::: 本文

TCFDフレームワークに基づく開示

タカラバイオグループは、「持続的な社会の実現」および「当社グループの持続的な成長」に向けて、気候変動に関わるリスクと機会を的確に評価し、事業運営への影響や対応策を明確にして、ステークホルダーへの積極的な情報開示に努めています。評価にあたっては、気候変動財務情報開示タスクフォース(TCFD)に基づくシナリオ分析を活用し、世界の平均気温を産業革命前に比べて2℃未満に抑制される「2℃未満シナリオ」と、同じく4℃上昇する「4℃シナリオ」を用いてシナリオ分析を行い、当社事業に与える影響度と発生可能性を評価するとともに、その対応策を検討しています。
継続的にリスク・機会の見直しや対策の具体化を進め、中長期の経営戦略に反映させ、気候変動に対する経営戦略の高度化に努めます。

① ガバナンス

タカラバイオグループは、世界各地で事業を展開するグローバル企業として、気候変動の問題を重要な経営課題と位置づけています。取締役会による監督のもと、環境課題などに関する意思決定機関であるタカラバイオグループ・サステナビリティ推進委員会において、気候変動に関わるシナリオの検討、リスクと機会の特定、対応策の協議を行い、グループ各社が事業に反映します。同委員会は、取締役会に対し少なくとも年1回報告し、ステークホルダーへはTCFDに基づく情報開示を行います(図1)。

::::::
::: データ

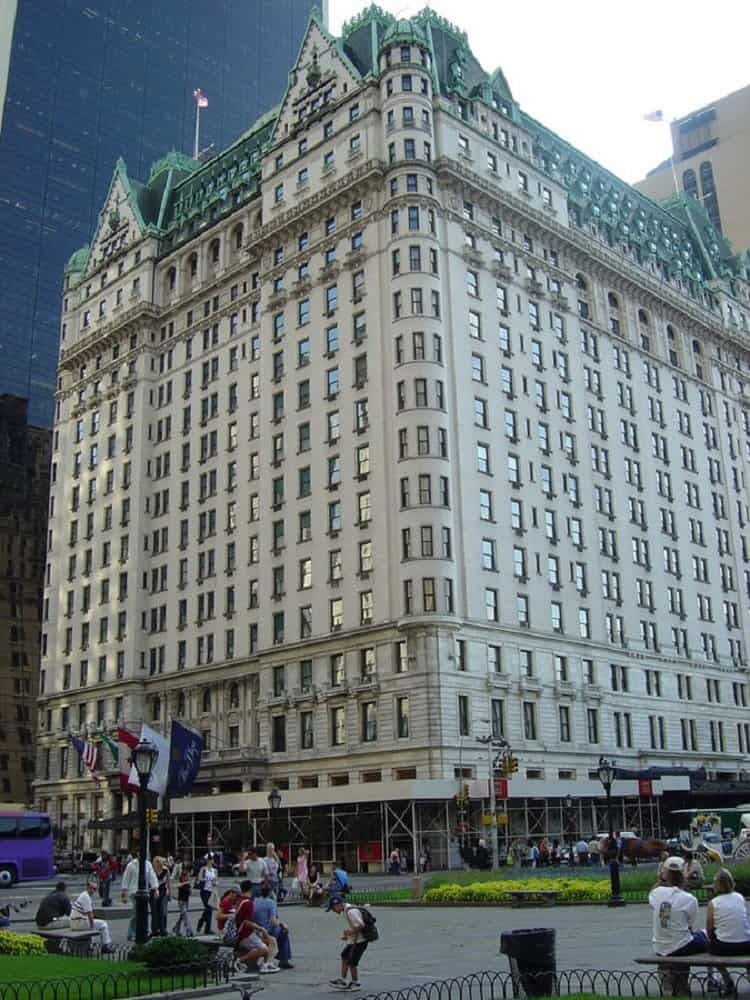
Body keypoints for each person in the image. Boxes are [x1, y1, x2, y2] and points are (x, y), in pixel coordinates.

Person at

::::::
::: データ

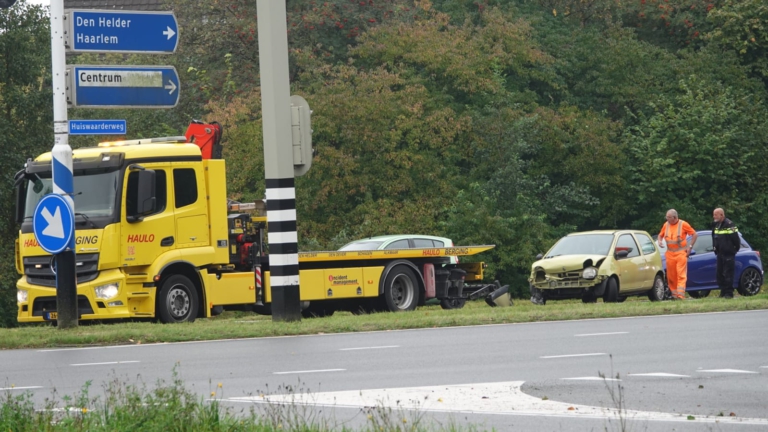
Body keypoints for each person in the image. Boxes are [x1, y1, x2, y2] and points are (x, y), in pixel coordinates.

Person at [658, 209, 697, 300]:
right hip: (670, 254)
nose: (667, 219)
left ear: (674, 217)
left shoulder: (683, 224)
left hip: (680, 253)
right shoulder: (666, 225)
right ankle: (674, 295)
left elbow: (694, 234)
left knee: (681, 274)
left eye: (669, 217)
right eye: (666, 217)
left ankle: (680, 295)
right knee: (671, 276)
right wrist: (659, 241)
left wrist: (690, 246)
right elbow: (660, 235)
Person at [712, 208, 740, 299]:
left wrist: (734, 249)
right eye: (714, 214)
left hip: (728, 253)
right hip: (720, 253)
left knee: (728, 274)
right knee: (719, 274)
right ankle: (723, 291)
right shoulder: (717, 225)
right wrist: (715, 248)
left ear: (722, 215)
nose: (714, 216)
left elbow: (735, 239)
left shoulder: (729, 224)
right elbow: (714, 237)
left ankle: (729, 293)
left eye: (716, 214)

::::::

## 作業内容:
本文の内容を2文でまとめるとどうなりますか? データの各行は本文の内容とは関係がありません。

## 結果:
タカラバイオグループは、TCFDに基づくシナリオ分析で「2℃未満シナリオ」と「4℃シナリオ」を用い、気候変動に関わるリスクと機会について、事業への影響度と発生可能性を評価し、対応策を検討しています。同グループは気候変動を重要な経営課題と位置づけ、取締役会の監督のもと、サステナビリティ推進委員会がシナリオの検討、リスクと機会の特定、対応策の協議を行い、取締役会に少なくとも年1回報告しています。